We will lead with intellect and compassion, with the heart of a humanitarian and the mind of an entrepreneur.
We believe that positive change happens when we are willing to try, curious to learn, when we face challenges, embrace doubt, create new solutions and treat failure as a teacher not an enemy.
We bring a fresh, cando, bottom-up approach to humanitarian action, working in the most volatile places on earth to provide their communities access to healthcare.
We are a global community standing with and for local humanitarian partners. Together we channel resources where they have the biggest impact and can save the most lives. On the front lines, in local hands.
With audacious openness, we can create the trusted, relevant and impactful humanitarian community that we all deserve.
Together, transforming humanitarian action.
Together, we CanDo.
Our Story
Our Founder, Dr Rola Hallam, on how CanDo came into being.
War shows us the worst people can do to each other. But it also brings out the very best in humanity.
I was practicing as a doctor in the United Kingdom when war broke out in my home country of Syria in 2011. So I did the only thing I knew I could and got involved in the humanitarian response, delivering medical aid, war, death, suffering and emergency aid became part of the narrative of my family’s daily lives. And dozens of my family members are among the more than half a million Syrians killed in the conflict.
As war engulfed the country, Syrian doctors, nurses, aid workers and volunteers rushed to help our communities. We turned our houses into aid depots. We sent bandages, blood bags and antibiotics into devastated areas during the still of the night. As the war continued this coalesced into an organised and structured humanitarian response.
I had the good fortune to go on to work with several Syrian-led organisations and together we have been able to build six hospitals in Syria in last five years.
This is how in 2012 I first met the inspirational Dr Amina. Because there were no health care facilities left in her area, she was delivering dozens of babies on her kitchen floor, often sick and premature babies. I was working with Hand-in-Hand for Syria, a UK based NGO, at the time (and we helped Doctor Amina expand her home to include a delivery room and clinic; we then went on to establish a women and children's hospital - the only one in the area.
People like Dr Amina are the first and often only responders for their war-devastated communities. But she - and thousands like her - are being let down by a broken aid system.
It is a system that fails to recognise our expertise in our own country: that takes a one-size fits all approach to aid delivery - rather than listening to what is really needed in the context at the time. We are told that we don’t have “capacity” yet few organisations try to support us to build it. Worst of all, we don’t get the resources we need. As a result, successful services are shut down and hundreds of thousands of people are left with no health services because we - the local humanitarians who had the access and know-how - were being paralysed by the system.
This same system fails to acknowledge the citizen humanitarian. When I’ve asked my friends about charitable giving, most say they are disillusioned. They feel they give blindly with scant knowledge of where their money has gone - or even if it has arrived and what good it did. Sadly, the current humanitarian aid system has caused many of them to stop supporting humanitarian crises - full stop.

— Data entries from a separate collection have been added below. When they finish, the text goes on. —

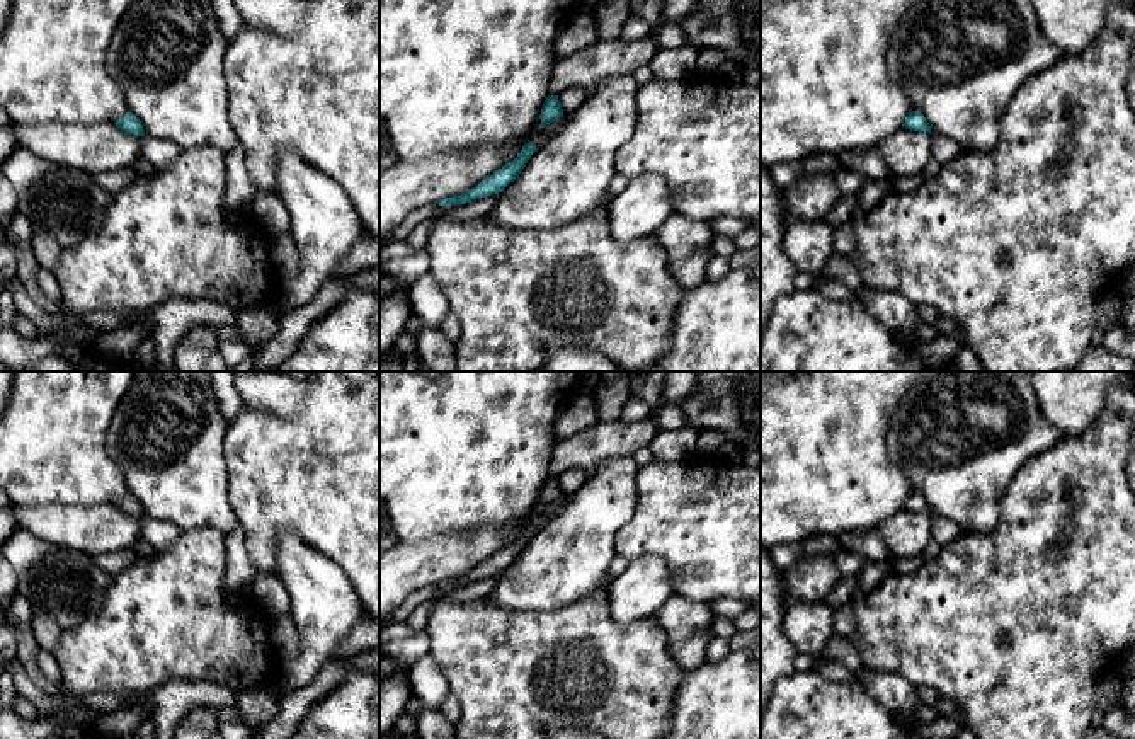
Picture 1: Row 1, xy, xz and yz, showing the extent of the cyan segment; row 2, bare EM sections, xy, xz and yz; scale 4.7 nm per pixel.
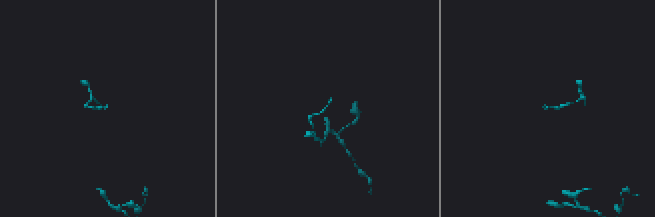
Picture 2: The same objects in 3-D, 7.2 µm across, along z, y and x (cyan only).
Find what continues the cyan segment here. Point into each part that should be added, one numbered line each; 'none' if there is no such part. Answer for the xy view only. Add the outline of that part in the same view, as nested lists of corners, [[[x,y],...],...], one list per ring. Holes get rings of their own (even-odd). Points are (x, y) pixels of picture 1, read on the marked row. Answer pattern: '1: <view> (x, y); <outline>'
1: xy (167, 57); [[[131,0],[109,44],[106,70],[121,87],[129,112],[141,121],[146,136],[168,140],[182,150],[216,146],[226,155],[238,145],[223,73],[228,43],[211,0]]]

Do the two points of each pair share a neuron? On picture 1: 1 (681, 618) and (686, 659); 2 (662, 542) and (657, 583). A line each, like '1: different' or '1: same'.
1: same
2: different

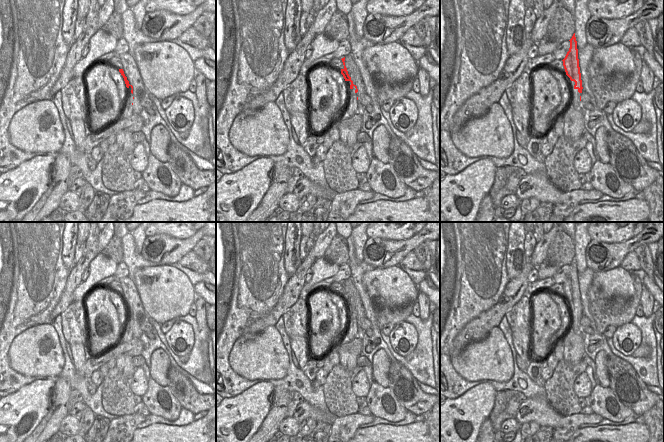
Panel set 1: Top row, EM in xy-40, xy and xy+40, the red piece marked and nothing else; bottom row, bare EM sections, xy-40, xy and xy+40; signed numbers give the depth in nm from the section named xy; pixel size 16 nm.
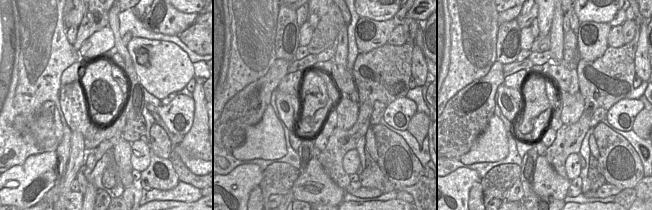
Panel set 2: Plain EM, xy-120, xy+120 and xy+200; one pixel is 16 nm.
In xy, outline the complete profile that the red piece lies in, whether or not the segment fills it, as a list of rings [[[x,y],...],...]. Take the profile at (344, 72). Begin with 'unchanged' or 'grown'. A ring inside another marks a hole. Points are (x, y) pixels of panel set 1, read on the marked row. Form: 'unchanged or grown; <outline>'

My experience of working with local, on-the-ground groups, networks and organisations in war-torn Syria made me realise that while they deliver 75% of the humanitarian work, they receive less than 1% of the available funds. Yet they are the local heroes, taking action and creating projects that change communities and save lives, but with no way to tell their story and articulate their needs to a global audience.
At the same there are millions of us around the world who see tragedy unfolding in war zones, who long to help alleviate the suffering but feel powerless to make a difference.